Resveratrol induces nuclear factor-κB activity in human cardiac cells

Abstract

Background: Resveratrol is a grape polyphenol that prevents cardiac hypertrophy and protects the heart from ischemic injury, metabolic dysregulation, and inflammatory processes in several murine models.

Methods and results: The aim of this study was to investigate the effects of resveratrol on the inflammatory processes in human cardiac AC16 cells in order to gain a better understanding of its cardioprotective mechanisms in the human heart. Resveratrol induced the DNA-binding activity of the pro-inflammatory transcription factor NF-κB in AC16 cells, and exacerbated the increase caused by tumor necrosis factor-α (TNF-α). In accordance with this, resveratrol increased the expression of the pro-inflammatory genes ICAM-1 (intercellular adhesion molecule-1) and TNF-α. In contrast, resveratrol decreased the expression of pro-inflammatory genes IL-6 (interleukin-6) and MCP-1 (monocyte chemoattractant protein-1). Likewise, resveratrol also induced inflammation in rat neonatal cardiomyocytes, and in the heart of mice fed a standard chow diet supplemented with resveratrol (1g/kg diet) for four months. Western-blot analyses revealed that NF-κB p65 subunit levels were upregulated in an IκB-dependent manner in the nuclei of resveratrol-treated human cardiac cells. Finally, resveratrol activated the signal transducer and activator of transcription 3 (STAT3) signaling and induced the expression of its anti-apoptotic downstream effector Bcl-xL, both involved in the cardioprotective survival activating factor enhancement (SAFE) pathway.

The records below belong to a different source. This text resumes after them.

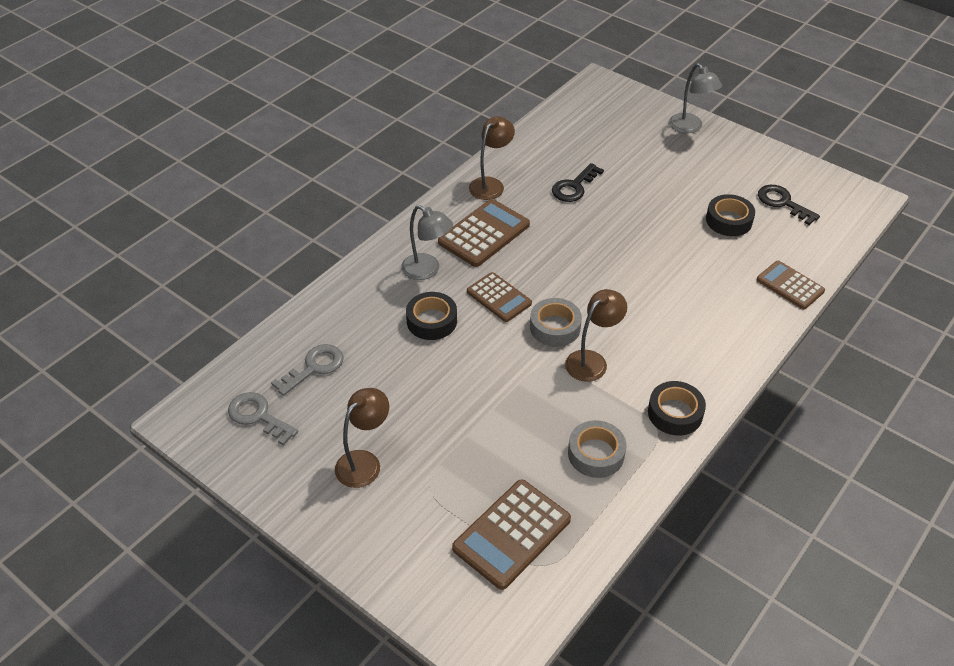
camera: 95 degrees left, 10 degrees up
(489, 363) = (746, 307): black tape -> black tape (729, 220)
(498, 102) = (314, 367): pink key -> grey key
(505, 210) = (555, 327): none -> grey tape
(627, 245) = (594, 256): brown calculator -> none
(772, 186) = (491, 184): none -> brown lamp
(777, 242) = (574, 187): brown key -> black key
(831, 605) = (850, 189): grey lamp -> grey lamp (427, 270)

Conclusions: Resveratrol enhanced NF-κB activity in human and murine cardiac cells, in a process that coincided with the activation of STAT3 and anti-apoptotic downstream effectors. Therefore, activation of the SAFE pathway by resveratrol might be involved in the cardioprotective effects of this compound.

Keywords: AMP-activated protein kinase; AMPK; Cardiovascular disease; EMSA; HAT; HDAC; Heart; ICAM-1; IKKα; IL-6; Inflammation; IκBα kinase; MCP-1; NF-κB; Resveratrol; SAFE; SOCS; STAT3; TNF-α; electrophoretic mobility shift assay; histone acetyltransferase; histone deacetylase; intercellular adhesion molecule-1; interleukin 6; monocyte chemoattractant protein-1; nuclear factor-κB; signal transducer and activator of transcription 3; suppressor of cytokine signaling; survival activating factor enhancement; tumor necrosis factor-α.